Table 1 Number of copies and biological function of the putative cis-elements related to stress that were identified in the GmLSD genes promoters

Modulation of the expression of GmLSD genes varies in different organs and under different stress conditions

To examine the expression profile of GmLSD genes in different organs, for each gene, the lowest transcript level detected was used to normalize the transcript levels in other organs and thereby to quantify transcript accumulation (Fig. 4). Statistical analysis indicated that there was a significant association (p < 0.001) between the organ factors, except GmLSD6. GmLSD1 gene had higher transcript levels in roots, stems, leaves and flowers after fertilization, while GmLSD2 showed higher expression levels in roots, stems and flowers after fertilization. The transcript levels of the GmLSD3 and GmLSD5 genes were increased in leaves, while those of GmLSD4 were increased in roots, stems and pods. Transcripts of GmLSD6 were detected only in roots and flowers after fertilization. The expression level of GmLSD7 was higher in stems, pods and leaves. Lastly, the level of GmLSD8 transcription was elevated in stems. Interestingly, under our experimental conditions, the transcripts of most genes were not detected in flowers before fertilization. Exceptions to this were the GmLSD7 and GmLSD8 genes, in which the relative expression levels were statistically similar in this organ.

Fig. 4
figure 4

Relative expression levels of the GmLSD genes in different organs of the Conquista Brazilian soybean cultivar. The values are the means of three biological replicates with four technical replicates each. The means that are labeled identically (with a letter) do not differ significantly (Tukey comparison test, p < 0.05). The ACTII, CYP2, and metalloprotease reference genes were used as internal controls to normalize for the amount of mRNA present in each sample. For each gene, the lowest transcript level was used to normalize the transcript levels in other organs. To allow a better comparison of groups of genes with large differences in their expression levels, some graphs of fold-change are shown in log2 scale, and this is indicated at the y-axis. ND not detected

We also performed a comparative analysis of all GmLSD genes in each organ (Fig.
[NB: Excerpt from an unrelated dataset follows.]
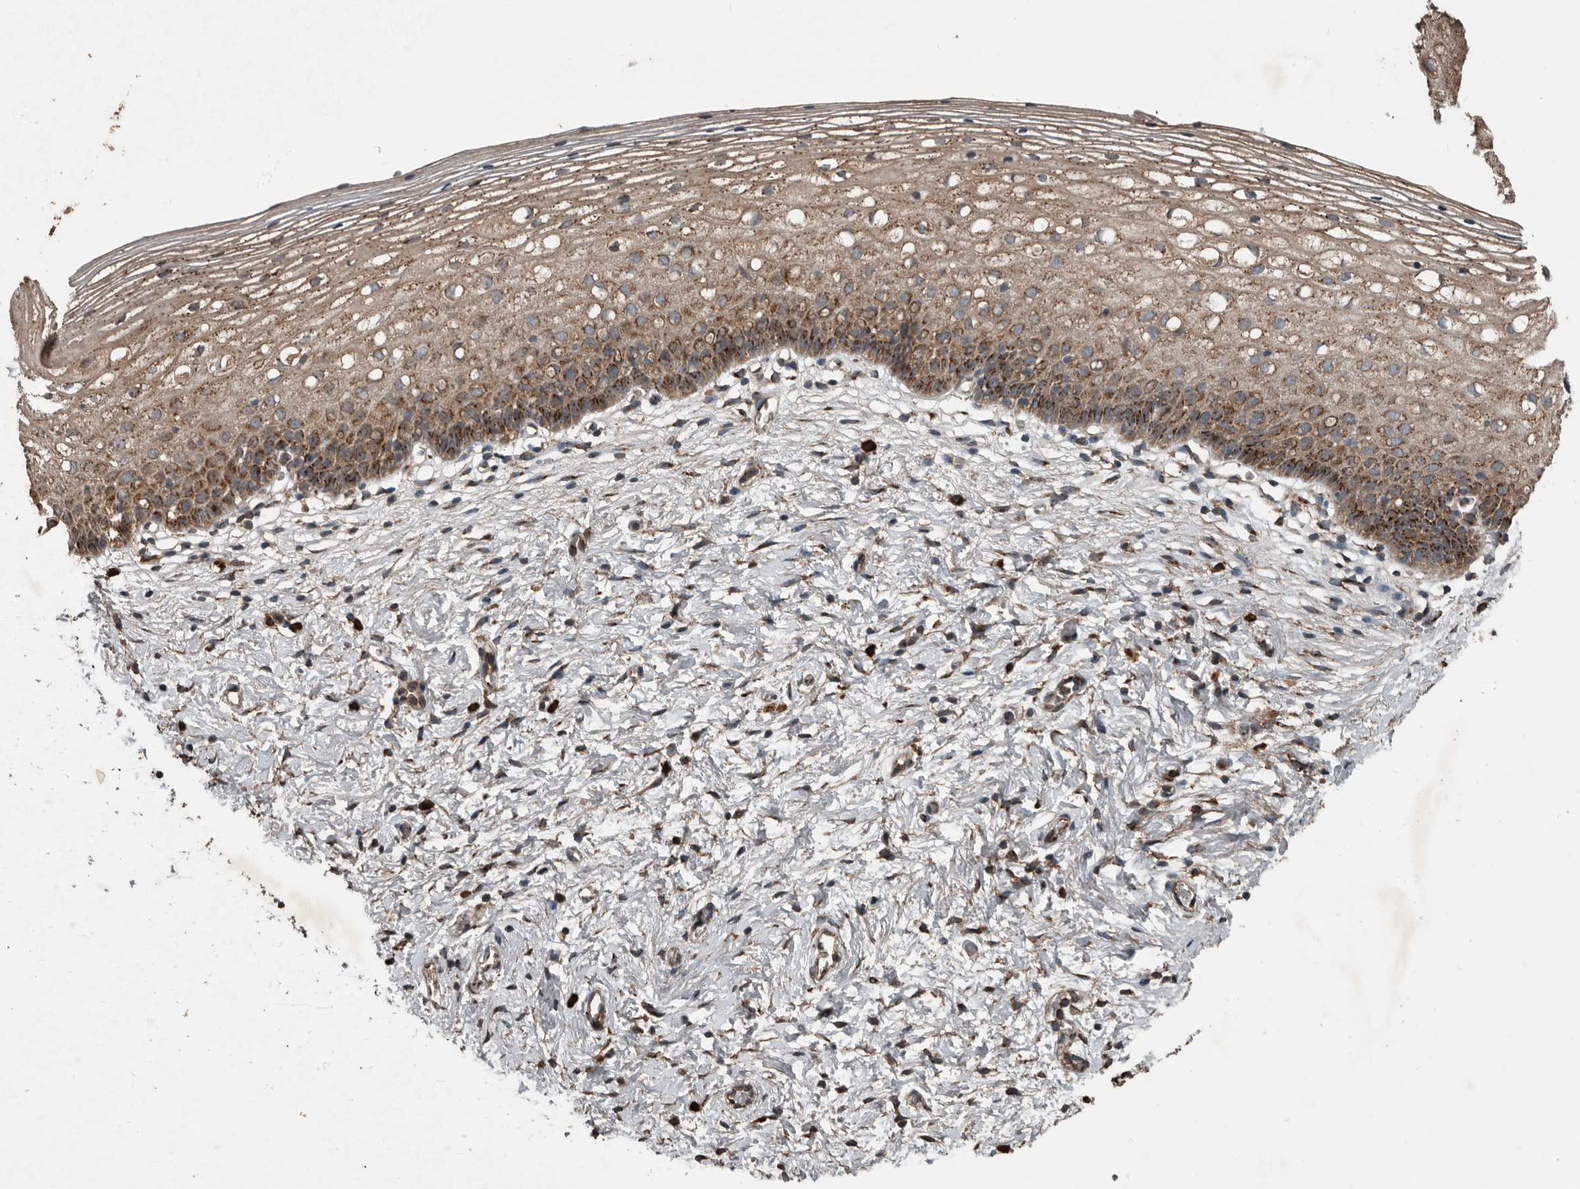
{"staining": {"intensity": "moderate", "quantity": ">75%", "location": "cytoplasmic/membranous"}, "tissue": "cervix", "cell_type": "Squamous epithelial cells", "image_type": "normal", "snomed": [{"axis": "morphology", "description": "Normal tissue, NOS"}, {"axis": "topography", "description": "Cervix"}], "caption": "Protein staining demonstrates moderate cytoplasmic/membranous expression in about >75% of squamous epithelial cells in unremarkable cervix. (IHC, brightfield microscopy, high magnification).", "gene": "RNF207", "patient": {"sex": "female", "age": 72}}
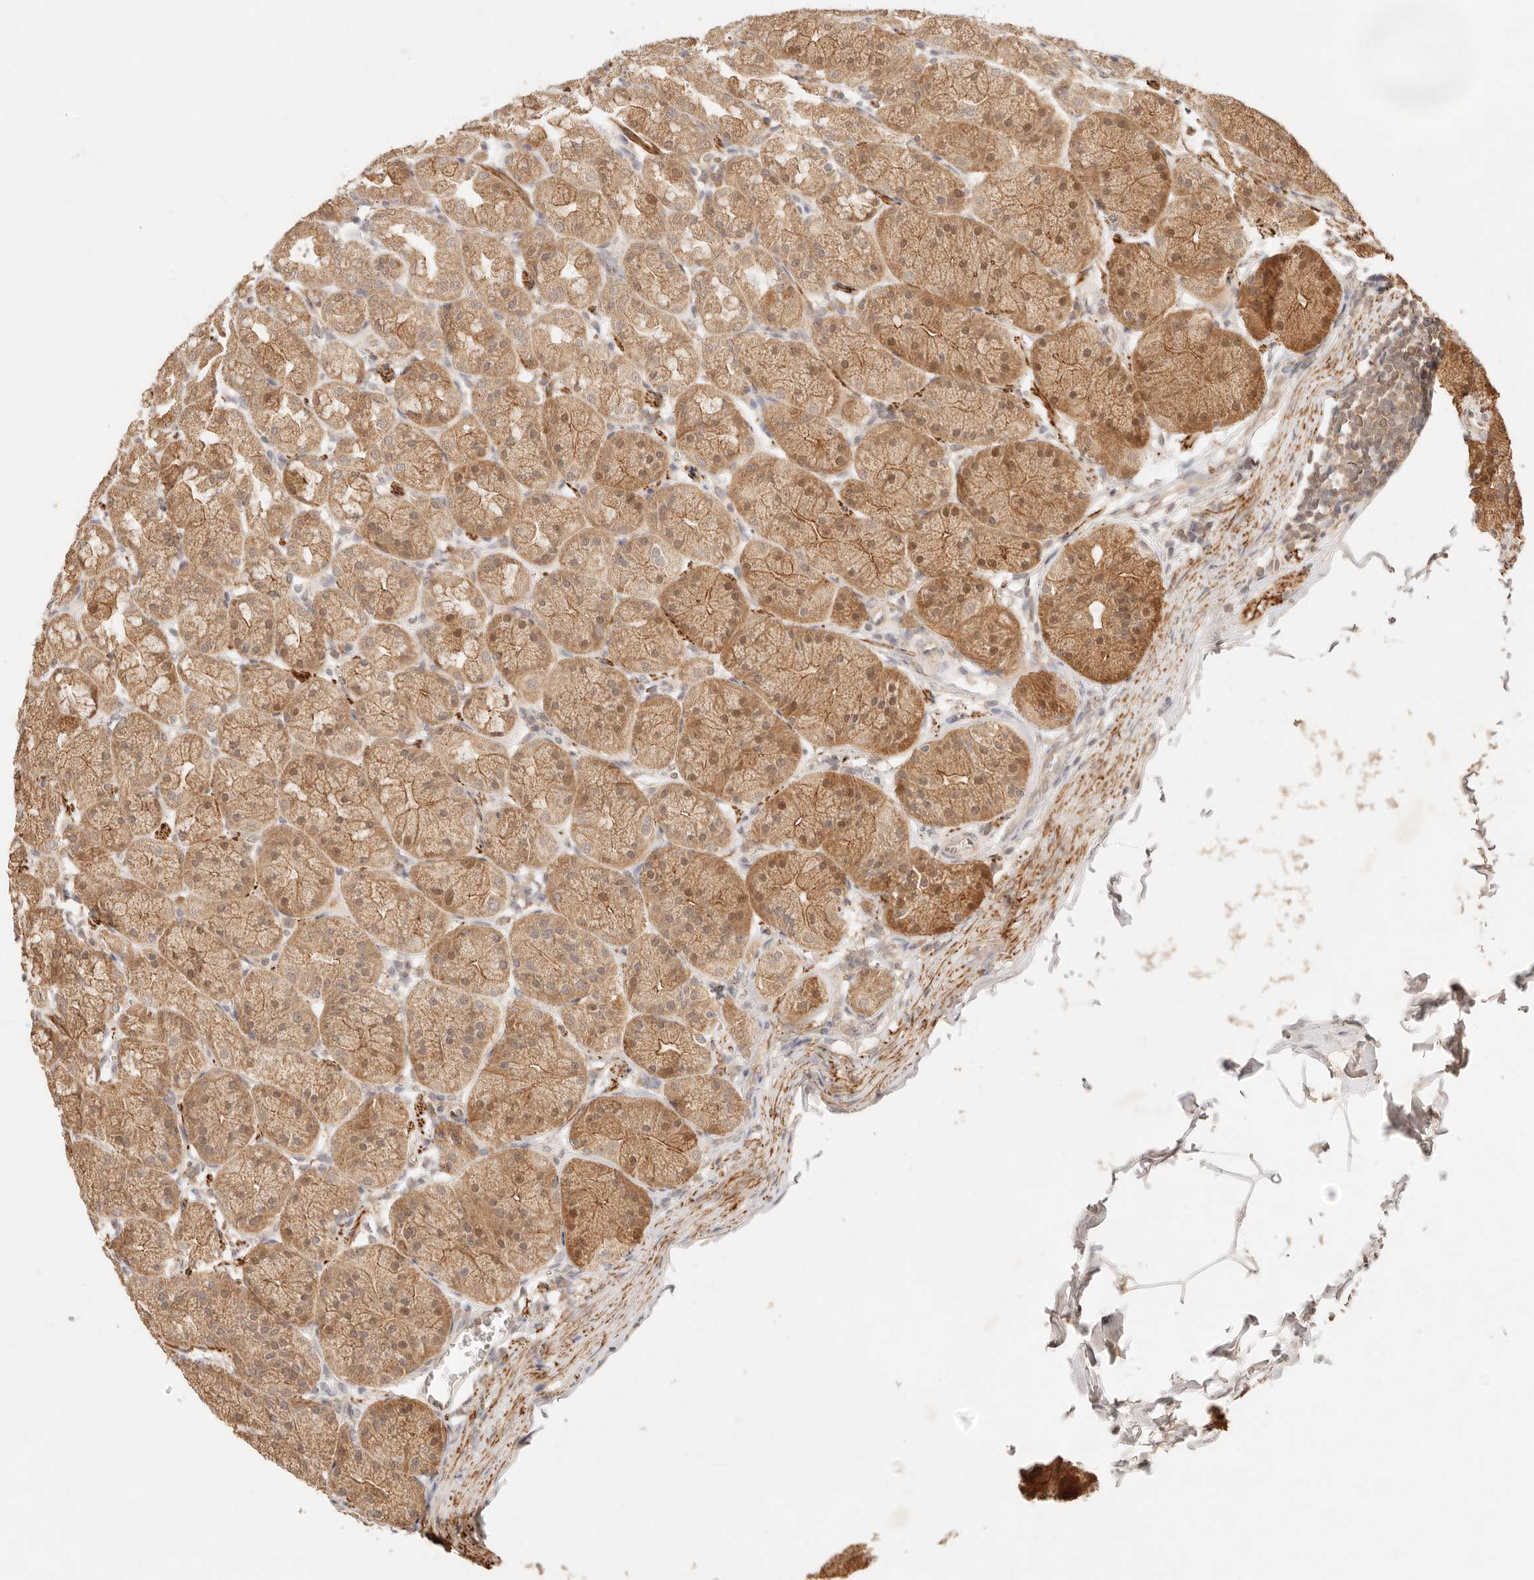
{"staining": {"intensity": "moderate", "quantity": ">75%", "location": "cytoplasmic/membranous,nuclear"}, "tissue": "stomach", "cell_type": "Glandular cells", "image_type": "normal", "snomed": [{"axis": "morphology", "description": "Normal tissue, NOS"}, {"axis": "topography", "description": "Stomach"}], "caption": "Moderate cytoplasmic/membranous,nuclear expression for a protein is appreciated in approximately >75% of glandular cells of normal stomach using immunohistochemistry.", "gene": "TRIM11", "patient": {"sex": "male", "age": 42}}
S1). For each organ, the gene exhibiting the lowest expression level was used to normalize the transcript levels of the other genes. The statistical analysis indicated significant differences among the transcript levels of the different GmLSD genes in each organ (p < 0.001), with the exception of flowers before fertilization. The GmLSD8 gene exhibited peak transcript levels in all organs analyzed, but other GmLSD genes had the same high level of expression in leaves, stems and flowers before fertilization.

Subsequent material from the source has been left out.